(Beginning of Excerpted text)

Locking Plates: Do They Prevent Complications?

William T. DeCarbo, DPM, FACFAS, and Alexander J. Pappas, DPM, AACFAS

A Pertinent Primer On How Locking Plates Function

As the demand to preserve the surgical site “biology” increased in priority and minimally invasive and indirect bridging fixation became popular, locking plate technology emerged. Locking plates are also essential for stable fixation in osteopenic or pathologic bone, and are less compressive to the periosteal blood supply of the bone. The locking of the screw to the plate controls axial orientation and creates a single-beam construct that is very stable. This single-beam construct functions when there is no motion between the components of the beam (the plate and screws) and the bone. This construct is four times stronger in comparison with the load-sharing constructs in which motion occurs between each individual component of the screw-plate configuration.11 Load-bearing plates require ideal circumstances of “good” bone to be able to permit enough screw torque to utilize single beam constructs.12

   These single-beam constructs act as fixed angle devices, which enhance fracture fixation in circumstances of comminuted fractures or in instances of poor bone quality since bone to plate compression is not necessary for stability. The locking plate construct converts shear stress to compressive stress at the screw to bone interface. Therefore, the strength of fixation in locking plates is equal to the sum of all the screw-bone interfaces. This differs from the non-locking plates in which the strength of the fixation depends on each individual screw’s axial stiffness or pullout resistance.13

   Locking plates act as “internal external fixators” due to the inherent angular and axial stability, and because of their close proximity to the bone and fracture site.12 The screw lengths for locking plates are 10 to 15 times shorter than for external fixators, thus greatly increasing fixation rigidity. The fixation rigidity is a direct function of the screw material, length and diameter as well as the material and dimensions of the plate.

(End of Excerpted text)
(Beginning of Data extract)

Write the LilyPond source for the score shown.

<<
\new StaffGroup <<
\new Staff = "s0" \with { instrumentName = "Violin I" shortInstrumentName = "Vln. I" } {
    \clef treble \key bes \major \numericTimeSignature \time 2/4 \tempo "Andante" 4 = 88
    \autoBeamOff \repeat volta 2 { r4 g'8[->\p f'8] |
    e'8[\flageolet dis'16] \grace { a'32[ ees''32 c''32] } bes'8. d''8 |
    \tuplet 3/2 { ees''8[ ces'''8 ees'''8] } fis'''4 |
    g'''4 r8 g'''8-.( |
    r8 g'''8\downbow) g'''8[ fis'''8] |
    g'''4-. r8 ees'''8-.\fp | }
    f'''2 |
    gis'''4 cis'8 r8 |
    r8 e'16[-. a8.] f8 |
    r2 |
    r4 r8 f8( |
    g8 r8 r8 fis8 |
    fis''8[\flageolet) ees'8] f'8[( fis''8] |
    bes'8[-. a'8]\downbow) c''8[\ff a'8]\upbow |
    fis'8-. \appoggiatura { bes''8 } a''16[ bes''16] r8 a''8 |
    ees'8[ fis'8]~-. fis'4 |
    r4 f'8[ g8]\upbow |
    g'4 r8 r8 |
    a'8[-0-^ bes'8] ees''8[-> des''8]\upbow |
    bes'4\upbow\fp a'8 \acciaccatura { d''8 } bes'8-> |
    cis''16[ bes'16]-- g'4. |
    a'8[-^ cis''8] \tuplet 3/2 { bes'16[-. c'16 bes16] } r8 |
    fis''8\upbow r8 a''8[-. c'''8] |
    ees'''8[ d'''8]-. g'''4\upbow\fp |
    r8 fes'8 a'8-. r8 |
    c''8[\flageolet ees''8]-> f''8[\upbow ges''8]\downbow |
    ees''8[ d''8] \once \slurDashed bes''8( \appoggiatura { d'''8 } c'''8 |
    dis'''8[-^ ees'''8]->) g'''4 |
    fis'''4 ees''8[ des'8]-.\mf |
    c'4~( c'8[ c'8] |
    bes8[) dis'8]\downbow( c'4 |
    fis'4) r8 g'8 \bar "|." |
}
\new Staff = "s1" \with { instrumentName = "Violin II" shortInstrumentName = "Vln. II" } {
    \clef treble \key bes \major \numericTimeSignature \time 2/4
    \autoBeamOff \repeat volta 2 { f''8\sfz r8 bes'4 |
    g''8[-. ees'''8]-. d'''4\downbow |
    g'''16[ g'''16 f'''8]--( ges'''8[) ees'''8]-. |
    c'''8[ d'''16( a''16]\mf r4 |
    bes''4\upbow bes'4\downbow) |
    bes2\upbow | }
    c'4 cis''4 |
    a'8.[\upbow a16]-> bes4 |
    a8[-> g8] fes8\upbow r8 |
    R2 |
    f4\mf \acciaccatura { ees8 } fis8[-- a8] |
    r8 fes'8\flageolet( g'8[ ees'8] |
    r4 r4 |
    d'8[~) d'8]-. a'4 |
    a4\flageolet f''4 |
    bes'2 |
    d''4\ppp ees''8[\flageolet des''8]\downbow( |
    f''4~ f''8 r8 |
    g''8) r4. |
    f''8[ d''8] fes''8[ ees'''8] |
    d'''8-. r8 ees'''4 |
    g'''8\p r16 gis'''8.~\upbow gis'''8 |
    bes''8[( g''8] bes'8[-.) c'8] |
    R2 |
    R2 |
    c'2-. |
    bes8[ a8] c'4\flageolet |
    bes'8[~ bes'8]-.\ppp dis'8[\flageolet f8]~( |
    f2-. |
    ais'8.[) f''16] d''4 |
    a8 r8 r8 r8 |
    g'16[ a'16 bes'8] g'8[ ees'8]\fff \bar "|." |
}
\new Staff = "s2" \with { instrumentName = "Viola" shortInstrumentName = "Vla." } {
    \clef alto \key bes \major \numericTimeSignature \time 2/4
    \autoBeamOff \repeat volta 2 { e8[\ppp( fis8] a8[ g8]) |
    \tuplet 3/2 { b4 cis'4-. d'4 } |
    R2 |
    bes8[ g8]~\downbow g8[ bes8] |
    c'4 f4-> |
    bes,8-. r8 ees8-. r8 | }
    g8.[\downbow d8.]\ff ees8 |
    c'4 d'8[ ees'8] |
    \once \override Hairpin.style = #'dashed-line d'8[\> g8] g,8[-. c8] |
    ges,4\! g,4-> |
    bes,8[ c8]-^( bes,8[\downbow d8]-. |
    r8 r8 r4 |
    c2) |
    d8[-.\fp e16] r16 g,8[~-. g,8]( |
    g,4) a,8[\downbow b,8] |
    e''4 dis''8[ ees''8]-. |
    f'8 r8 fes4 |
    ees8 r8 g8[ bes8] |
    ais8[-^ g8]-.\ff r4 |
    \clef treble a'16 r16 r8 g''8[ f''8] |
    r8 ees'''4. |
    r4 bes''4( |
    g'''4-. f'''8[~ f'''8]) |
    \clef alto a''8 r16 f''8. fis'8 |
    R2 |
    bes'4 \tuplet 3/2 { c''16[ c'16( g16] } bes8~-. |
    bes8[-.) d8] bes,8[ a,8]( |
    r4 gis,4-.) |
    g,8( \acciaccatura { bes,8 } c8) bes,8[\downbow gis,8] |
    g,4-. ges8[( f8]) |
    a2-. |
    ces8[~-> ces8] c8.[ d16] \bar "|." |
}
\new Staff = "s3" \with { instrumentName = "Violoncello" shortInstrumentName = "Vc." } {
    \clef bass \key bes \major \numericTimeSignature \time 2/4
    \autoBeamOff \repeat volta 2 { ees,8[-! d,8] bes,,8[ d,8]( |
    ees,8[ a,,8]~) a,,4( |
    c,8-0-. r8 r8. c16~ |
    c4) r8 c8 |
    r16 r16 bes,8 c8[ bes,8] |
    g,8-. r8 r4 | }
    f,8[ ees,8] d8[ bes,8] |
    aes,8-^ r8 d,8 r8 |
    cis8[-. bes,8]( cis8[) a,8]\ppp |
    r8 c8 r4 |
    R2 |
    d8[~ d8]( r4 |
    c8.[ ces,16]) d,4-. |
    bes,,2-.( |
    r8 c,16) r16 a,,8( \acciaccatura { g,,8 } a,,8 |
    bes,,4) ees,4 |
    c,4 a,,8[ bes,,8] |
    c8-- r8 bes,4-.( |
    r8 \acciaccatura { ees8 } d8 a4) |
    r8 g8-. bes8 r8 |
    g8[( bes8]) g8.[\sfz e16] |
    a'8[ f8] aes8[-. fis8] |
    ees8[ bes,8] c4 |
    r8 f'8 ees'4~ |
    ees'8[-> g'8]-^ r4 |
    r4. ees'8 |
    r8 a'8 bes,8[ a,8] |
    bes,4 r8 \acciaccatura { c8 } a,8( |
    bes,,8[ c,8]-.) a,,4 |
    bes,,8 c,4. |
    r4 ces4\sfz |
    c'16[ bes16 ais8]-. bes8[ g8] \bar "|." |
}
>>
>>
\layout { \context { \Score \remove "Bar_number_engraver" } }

(End of Data extract)

**Work to complete**:
a) In the text on locking plates:
(i) How much stronger is the single-beam construct than load-sharing constructs?
(ii) In locking plates, what is the strength of fixation equal to?
(iii) How much shorter are the screw lengths for locking plates than for external fixators?
b) Can you write the next part of the text on locking plates, picking up after its final sentence?

**Exercise answers**:
a)
(i) Four times stronger.
(ii) The sum of all the screw-bone interfaces.
(iii) 10 to 15 times shorter.

b)
   Acting as “internal fixators,” locking plates do not rely on plate to bone compression or friction forces to obtain stability, which allows the preservation of the local blood supply to the bone. This preservation of the local blood supply in theory leads to more rapid bone healing, decreased bone resorption, decreased incidence of delayed or non-union, and secondary loss of reduction. This also avoids stress shielding below the plate, preventing local bone necrosis and infection.14-16

   The mechanical principles for fracture fixation offer completely different biological environments for bone healing between locked plates and compression plates. The compression plate creates an environment that promotes primary bone healing through absolute stability and anatomic reduction. Since locking plates function as internal fixators, they provide an environment conducive to secondary bone healing. The choice of fixation often depends on the fracture pattern, fracture location and quality of the bone. Initially, surgeons reserved locking plates for indirect fracture reduction, osteoporotic bone and comminuted fractures.

   In foot and ankle surgery, there has been an increase in locking plate use for trauma, reconstruction and elective surgeries. These plates have anatomic site-specific designs that increase ease of use. There has also recently been a push for immediate weightbearing due to the stability of locking plates. This in theory leads to decreased morbidity.